In the piano forum posts, turn the paragraph beginning "I really like the action on my Roland FP-90" into a brief bulleted list that keeps its main facts.

*** SELECTED EXTRACT ***

Thanks, i might try even Kawai NV5 altough i'm a bit sceptical after trying the NU1. Acoustic is out of question because of neighbours.
The N1X is what a good acoustic grand piano feels like, so if action is the most important thing, I would buy that.

I really like the action on my Roland FP-90, but I rarely use the piano's internal sounds. The responsiveness is very good, but I can't think of any reason not to buy an N1X other that the price and I couldn't fit it in the room with my acoustic.

I'd love an NV-10, but if it's too expensive and you can manage an N1X I wouldn't think twice about it. I'd be just as happy with either.
Originally Posted by johnstaf
The N1X is what a good acoustic grand piano feels like, so if action is the most important thing, I would buy that.

I really like the action on my Roland FP-90, but I rarely use the piano's internal sounds. The responsiveness is very good, but I can't think of any reason not to buy an N1X other that the price and I couldn't fit it in the room with my acoustic.

*** End of SELECTED EXTRACT ***
*** ENTRIES SUPPLIED ***

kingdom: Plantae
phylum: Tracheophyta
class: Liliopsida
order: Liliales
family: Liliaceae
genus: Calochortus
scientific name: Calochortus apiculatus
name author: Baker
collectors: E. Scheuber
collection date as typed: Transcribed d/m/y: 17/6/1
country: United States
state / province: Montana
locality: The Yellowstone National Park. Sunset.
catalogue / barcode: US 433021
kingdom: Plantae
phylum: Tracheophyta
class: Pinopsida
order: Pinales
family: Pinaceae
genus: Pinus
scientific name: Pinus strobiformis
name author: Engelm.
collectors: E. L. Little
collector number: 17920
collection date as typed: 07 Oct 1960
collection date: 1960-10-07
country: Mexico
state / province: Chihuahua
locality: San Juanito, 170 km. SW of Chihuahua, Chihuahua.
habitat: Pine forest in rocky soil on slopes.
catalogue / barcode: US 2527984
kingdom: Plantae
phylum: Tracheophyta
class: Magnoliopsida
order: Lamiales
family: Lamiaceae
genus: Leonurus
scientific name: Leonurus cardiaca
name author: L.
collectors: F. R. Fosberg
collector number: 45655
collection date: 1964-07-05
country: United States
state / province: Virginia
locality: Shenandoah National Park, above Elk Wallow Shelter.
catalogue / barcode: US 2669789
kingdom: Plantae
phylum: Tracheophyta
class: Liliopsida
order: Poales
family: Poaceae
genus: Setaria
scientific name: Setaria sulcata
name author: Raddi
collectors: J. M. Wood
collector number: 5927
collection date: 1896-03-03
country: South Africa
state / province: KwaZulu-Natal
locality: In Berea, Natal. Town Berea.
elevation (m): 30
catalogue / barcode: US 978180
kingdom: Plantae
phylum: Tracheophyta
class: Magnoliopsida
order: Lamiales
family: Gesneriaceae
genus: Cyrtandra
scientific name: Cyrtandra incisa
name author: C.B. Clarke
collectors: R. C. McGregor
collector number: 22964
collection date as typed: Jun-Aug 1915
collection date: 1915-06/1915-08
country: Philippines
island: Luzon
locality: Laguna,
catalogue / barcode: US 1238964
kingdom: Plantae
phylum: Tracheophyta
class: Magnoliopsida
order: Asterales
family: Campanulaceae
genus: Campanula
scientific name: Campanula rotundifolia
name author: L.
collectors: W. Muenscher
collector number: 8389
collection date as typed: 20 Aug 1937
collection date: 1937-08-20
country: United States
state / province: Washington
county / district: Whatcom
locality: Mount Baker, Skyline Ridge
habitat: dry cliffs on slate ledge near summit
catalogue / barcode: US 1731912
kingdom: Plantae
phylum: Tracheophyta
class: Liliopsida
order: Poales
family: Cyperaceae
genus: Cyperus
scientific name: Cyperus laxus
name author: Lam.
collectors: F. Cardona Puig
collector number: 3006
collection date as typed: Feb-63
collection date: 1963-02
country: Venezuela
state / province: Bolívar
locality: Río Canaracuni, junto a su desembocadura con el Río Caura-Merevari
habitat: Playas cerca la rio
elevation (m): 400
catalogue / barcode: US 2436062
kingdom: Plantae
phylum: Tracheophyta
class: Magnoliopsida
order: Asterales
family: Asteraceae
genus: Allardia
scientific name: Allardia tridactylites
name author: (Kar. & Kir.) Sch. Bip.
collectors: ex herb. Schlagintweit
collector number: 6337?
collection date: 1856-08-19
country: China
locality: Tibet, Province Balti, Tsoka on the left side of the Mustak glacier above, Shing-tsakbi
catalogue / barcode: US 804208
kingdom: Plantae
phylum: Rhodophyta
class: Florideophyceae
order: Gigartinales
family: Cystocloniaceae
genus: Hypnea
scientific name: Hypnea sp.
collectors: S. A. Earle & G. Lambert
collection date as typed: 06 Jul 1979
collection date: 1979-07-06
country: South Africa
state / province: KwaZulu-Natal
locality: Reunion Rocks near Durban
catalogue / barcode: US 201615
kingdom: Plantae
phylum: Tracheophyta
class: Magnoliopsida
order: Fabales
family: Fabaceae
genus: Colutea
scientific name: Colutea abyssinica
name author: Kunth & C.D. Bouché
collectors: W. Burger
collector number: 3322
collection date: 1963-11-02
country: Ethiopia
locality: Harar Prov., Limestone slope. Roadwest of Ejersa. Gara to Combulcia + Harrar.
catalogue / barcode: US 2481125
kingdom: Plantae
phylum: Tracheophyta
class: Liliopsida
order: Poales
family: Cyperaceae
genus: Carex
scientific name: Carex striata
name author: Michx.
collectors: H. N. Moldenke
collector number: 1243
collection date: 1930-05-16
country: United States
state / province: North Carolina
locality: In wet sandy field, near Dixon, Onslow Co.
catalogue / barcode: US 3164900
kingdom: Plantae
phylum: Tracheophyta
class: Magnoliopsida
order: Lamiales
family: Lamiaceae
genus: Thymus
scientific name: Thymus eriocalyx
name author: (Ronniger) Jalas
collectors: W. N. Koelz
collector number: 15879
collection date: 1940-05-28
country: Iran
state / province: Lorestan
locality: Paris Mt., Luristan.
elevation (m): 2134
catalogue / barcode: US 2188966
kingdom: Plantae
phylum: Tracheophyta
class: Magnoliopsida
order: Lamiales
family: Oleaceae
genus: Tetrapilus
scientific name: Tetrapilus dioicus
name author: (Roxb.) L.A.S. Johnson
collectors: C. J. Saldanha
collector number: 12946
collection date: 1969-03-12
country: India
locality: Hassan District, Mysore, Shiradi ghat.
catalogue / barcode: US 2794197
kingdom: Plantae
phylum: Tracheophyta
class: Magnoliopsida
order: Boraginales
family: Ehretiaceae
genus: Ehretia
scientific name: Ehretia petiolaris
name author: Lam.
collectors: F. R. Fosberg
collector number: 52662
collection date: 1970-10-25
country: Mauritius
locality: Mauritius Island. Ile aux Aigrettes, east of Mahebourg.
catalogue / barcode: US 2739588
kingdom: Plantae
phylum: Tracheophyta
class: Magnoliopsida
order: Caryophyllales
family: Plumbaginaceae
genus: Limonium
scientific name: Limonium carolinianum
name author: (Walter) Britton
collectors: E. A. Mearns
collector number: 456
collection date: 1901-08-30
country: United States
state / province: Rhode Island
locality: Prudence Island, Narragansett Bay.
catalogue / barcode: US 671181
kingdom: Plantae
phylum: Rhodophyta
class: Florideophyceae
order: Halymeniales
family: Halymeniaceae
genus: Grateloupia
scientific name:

*** End of ENTRIES SUPPLIED ***

* [RESPONSE]:
- The writer likes the action on their Roland FP-90 but rarely uses its internal sounds.
- Its responsiveness is very good.
- The writer sees no reason not to buy an N1X except its price and that it wouldn't fit in the room with their acoustic piano.